Disturbing trends underlie the fortune that helped buy Zuckerberg’s toys, like his $300 million superyacht. Recent court filings revealed that sex trafficking was widely tolerated on Meta platform, with a “17x” strike policy in past years for accounts found to be engaged in sexual solicitation. The major lawsuit alleged that Meta was aware of the immense scale of adult strangers contacting minors via its platforms, as well as that its products worsened mental health issues in teens and that abusive content was rarely taken down. Plaintiffs argue that Meta sat on its hands instead of implementing fixes—for example, the company’s growth team found that making all teen accounts private would reduce engagement. Meta was recently caught advertising its Threads app on Instagram with photos of 13-year-old schoolgirls.

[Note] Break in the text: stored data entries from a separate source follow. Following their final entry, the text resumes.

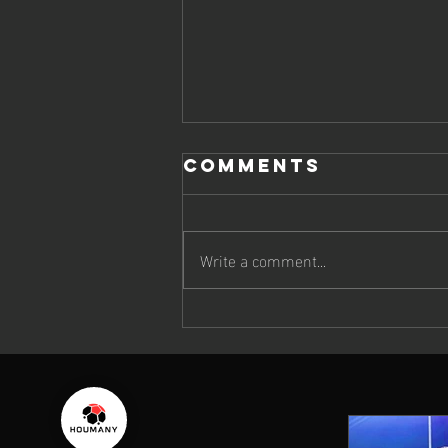
Comments
Write a comment...
On the
Sidelines of
the FIFA U-17
World Cup 2025
in Qatar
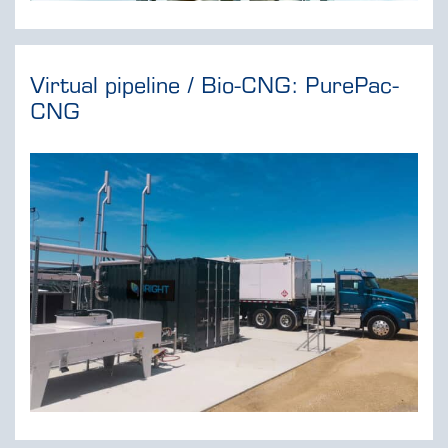
Virtual pipeline / Bio-CNG: PurePac-
CNG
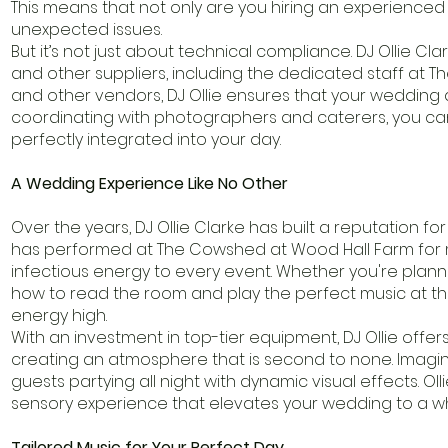
This means that not only are you hiring an experienced
unexpected issues.
But it’s not just about technical compliance. DJ Ollie C
and other suppliers, including the dedicated staff at 
and other vendors, DJ Ollie ensures that your wedding da
coordinating with photographers and caterers, you can 
perfectly integrated into your day.
A Wedding Experience Like No Other
Over the years, DJ Ollie Clarke has built a reputation 
has performed at The Cowshed at Wood Hall Farm for m
infectious energy to every event. Whether you're planni
how to read the room and play the perfect music at t
energy high.
With an investment in top-tier equipment, DJ Ollie offe
creating an atmosphere that is second to none. Imagine
guests partying all night with dynamic visual effects. Olli
sensory experience that elevates your wedding to a wh
Tailored Music for Your Perfect Day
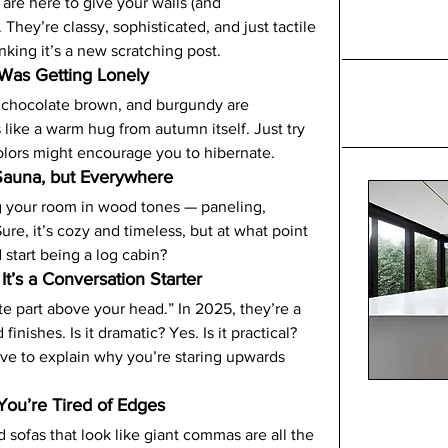
 are here to give your walls (and 
hey’re classy, sophisticated, and just tactile 
nking it’s a new scratching post.
Was Getting Lonely
 chocolate brown, and burgundy are 
s like a warm hug from autumn itself. Just try 
olors might encourage you to hibernate.
 Sauna, but Everywhere
your room in wood tones — paneling, 
ure, it’s cozy and timeless, but at what point 
 start being a log cabin?
It’s a Conversation Starter
te part above your head.” In 2025, they’re a 
finishes. Is it dramatic? Yes. Is it practical? 
have to explain why you’re staring upwards 
You’re Tired of Edges
 sofas that look like giant commas are all the 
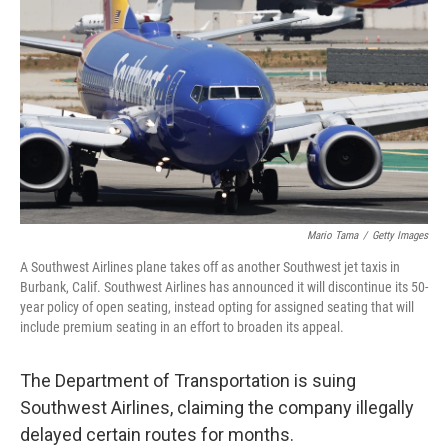
o
r
I
k
n
Mario Tama
/
Getty Images
A Southwest Airlines plane takes off as another Southwest jet taxis in
Burbank, Calif. Southwest Airlines has announced it will discontinue its 50-
year policy of open seating, instead opting for assigned seating that will
include premium seating in an effort to broaden its appeal.
The Department of Transportation is suing
Southwest Airlines, claiming the company illegally
delayed certain routes for months.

Zuck has steered his company into technology for weapons-making, after he famously reversed course on Meta’s moderation policies after Trump’s 2024 election win, such as by ending the fact-checking program. Not long ago, Zuckerberg told podcaster Joe Rogan, “a lot of the corporate world is pretty culturally neutered” and would benefit from having more “masculine energy.” In his envisioned world of AI friends and VR goggles, maybe we can expect a personalized Emperor Zuck as combination therapist-and-pitchman.